Irish trade union leader

Owen Reidy (born 1972) is an Irish trade union leader, elected in 2022 as the general secretary, the chief officer, of the Irish Congress of Trade Unions.

==Life and education==
Born in Dublin, Reidy is the grandson of the trade unionist Stephen McGonagle. Reidy's family moved to County Donegal in 1977, and he grew up in Raphoe, Dunfanaghy and Moville. He attended Carndonagh Community School, and then studied history and politics at University College Dublin.
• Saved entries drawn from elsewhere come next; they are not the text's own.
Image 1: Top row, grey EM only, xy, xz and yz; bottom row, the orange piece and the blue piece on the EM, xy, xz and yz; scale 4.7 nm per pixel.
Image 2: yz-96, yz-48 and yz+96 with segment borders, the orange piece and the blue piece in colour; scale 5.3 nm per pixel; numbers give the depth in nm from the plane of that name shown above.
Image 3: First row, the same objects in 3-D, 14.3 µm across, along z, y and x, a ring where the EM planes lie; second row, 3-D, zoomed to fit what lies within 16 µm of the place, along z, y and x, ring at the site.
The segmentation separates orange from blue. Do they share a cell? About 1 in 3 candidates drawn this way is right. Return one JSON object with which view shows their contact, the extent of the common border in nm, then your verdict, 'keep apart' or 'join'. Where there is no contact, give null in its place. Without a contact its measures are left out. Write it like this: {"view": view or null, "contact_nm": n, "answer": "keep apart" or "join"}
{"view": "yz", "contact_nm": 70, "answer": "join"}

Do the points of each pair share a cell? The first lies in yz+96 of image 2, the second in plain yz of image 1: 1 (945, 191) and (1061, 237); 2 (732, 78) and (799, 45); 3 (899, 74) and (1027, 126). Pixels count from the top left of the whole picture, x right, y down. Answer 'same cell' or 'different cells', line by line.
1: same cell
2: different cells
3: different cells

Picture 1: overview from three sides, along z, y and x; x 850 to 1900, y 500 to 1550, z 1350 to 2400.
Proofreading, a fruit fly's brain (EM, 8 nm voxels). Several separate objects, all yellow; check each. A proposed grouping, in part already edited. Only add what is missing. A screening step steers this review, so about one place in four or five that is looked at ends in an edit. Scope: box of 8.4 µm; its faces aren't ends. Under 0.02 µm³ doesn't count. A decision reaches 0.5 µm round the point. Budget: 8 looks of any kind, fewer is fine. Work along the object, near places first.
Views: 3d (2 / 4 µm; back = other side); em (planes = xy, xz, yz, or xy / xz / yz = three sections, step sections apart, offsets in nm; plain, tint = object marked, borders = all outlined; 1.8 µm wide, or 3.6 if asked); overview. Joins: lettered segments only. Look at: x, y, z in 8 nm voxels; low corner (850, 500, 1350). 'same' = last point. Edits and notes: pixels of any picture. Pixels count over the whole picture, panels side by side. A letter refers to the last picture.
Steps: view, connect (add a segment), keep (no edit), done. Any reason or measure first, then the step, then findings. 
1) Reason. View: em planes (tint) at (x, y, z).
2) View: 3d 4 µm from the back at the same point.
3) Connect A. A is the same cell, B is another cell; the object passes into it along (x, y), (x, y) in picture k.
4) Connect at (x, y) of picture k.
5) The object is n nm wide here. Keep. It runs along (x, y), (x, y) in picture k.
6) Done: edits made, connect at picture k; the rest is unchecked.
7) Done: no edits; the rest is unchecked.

== Career and achievements ==
After graduating, Reidy found work as an organiser for the SIPTU union, for various groups of private sector workers in the West of Ireland. In 2013, he became one of the union's five divisional organisers, covering the Transport, Energy, Aviation and Construction Division. In 2016, Reidy moved to become deputy general secretary of the Irish Congress of Trade Unions (ICTU), to which SIPTU is affiliated. In this role, he led the federation's response to Brexit and the cost of living crisis.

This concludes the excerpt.